AT Protocol Connection (ADR-0004)
AT Protocol workloads (PDS instances, relay) are just more pods in this cluster — not a separate control plane. From k8s’s perspective they’re StatefulSets with PVCs, same as Redis or Qdrant.
What AT Protocol adds is at the application layer: federated identity (DIDs), typed data schemas (Lexicons), and a firehose for real-time events. Inngest subscribes to the PDS firehose and processes events the same way it handles any other trigger. NAS-backed PVCs store PDS data.

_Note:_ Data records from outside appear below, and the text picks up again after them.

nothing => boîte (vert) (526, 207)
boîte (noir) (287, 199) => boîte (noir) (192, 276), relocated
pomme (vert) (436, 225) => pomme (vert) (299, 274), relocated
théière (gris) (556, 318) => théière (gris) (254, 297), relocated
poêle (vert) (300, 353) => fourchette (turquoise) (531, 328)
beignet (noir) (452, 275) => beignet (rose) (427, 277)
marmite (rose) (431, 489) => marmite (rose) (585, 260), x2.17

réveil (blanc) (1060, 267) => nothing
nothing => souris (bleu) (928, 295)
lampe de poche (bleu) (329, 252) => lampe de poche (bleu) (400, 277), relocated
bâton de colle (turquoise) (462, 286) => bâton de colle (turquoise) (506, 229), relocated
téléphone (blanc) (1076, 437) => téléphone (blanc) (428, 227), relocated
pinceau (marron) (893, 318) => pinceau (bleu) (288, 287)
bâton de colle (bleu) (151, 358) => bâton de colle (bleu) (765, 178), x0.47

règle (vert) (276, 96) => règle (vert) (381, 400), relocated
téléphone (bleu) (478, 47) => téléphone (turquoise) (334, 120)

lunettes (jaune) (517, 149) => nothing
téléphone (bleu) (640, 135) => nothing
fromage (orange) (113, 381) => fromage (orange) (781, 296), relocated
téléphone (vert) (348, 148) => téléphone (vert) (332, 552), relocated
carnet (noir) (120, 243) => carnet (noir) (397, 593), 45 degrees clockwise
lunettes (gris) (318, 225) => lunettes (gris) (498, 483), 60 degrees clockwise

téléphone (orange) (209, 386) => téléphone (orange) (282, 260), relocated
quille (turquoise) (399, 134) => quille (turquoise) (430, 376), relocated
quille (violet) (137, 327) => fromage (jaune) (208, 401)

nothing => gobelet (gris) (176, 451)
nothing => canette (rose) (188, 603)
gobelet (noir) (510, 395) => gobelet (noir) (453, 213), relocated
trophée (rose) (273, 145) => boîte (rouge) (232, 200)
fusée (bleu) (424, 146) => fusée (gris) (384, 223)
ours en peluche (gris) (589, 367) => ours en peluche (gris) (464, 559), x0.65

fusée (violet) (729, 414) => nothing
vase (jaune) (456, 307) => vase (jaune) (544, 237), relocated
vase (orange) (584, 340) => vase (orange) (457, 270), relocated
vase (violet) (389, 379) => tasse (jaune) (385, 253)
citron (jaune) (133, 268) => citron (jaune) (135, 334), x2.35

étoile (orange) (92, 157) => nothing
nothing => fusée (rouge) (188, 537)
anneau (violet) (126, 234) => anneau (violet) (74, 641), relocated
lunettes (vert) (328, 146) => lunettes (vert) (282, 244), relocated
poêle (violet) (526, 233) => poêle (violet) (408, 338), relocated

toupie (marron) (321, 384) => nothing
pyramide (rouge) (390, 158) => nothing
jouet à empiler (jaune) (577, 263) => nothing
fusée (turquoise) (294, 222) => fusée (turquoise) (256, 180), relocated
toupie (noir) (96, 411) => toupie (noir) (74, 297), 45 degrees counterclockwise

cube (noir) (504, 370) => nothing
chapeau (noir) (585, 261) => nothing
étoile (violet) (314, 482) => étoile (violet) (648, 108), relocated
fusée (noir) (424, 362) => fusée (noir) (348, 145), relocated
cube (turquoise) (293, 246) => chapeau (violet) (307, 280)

What Stays Outside Any Cluster
Some things don’t belong in an orchestrator:
- pi sessions — interactive TUI in a terminal
- agent-secrets — ephemeral daemon during pi sessions
- Obsidian — macOS app with iCloud sync
- vault-log-sync — macOS FSEvents API, launchd is the right tool
- adr-sync-watcher — macOS WatchPaths, same
Impact on Other ADRs
| ADR | Phase 0 impact | Phase 1+ impact |
|---|---|---|
| ADR-0006 (observability) | Health check cron + joelclaw status | Prometheus + Grafana via Helm, automatic service discovery |
| ADR-0004 (AT Protocol) | No change to account model | PDS workloads run as k8s pods with persistent storage |
| ADR-0021 (memory system) | No change — runs on existing infra | Observer/Reflector can use local LLM on the cluster hub |
| ADR-0024 (session search) | Embedding runs as-is | Can schedule embedding across cluster nodes |
| ADR-0005 (coding loops) | Docker sandbox continues | k8s Jobs with resource limits where appropriate |
| ADR-0023 (Docker sandbox) | No change | k8s Jobs with namespace isolation |
Decision Summary
- Now: Keep running the current single-node k3d/k3s production cluster on
pandaand close remaining reliability gaps (joelclaw status, infra apply, clanker-001 audit). - When trigger fires: Graduate from k3d to a true multi-node approach once a second always-on machine with real workloads must join.
- As architecture matures: AT Protocol workloads (PDS, relay) are just more pods in the same cluster.
Every node added is a machine to maintain, update, monitor, and debug. The family relies on this. Keep it as simple as the workload allows.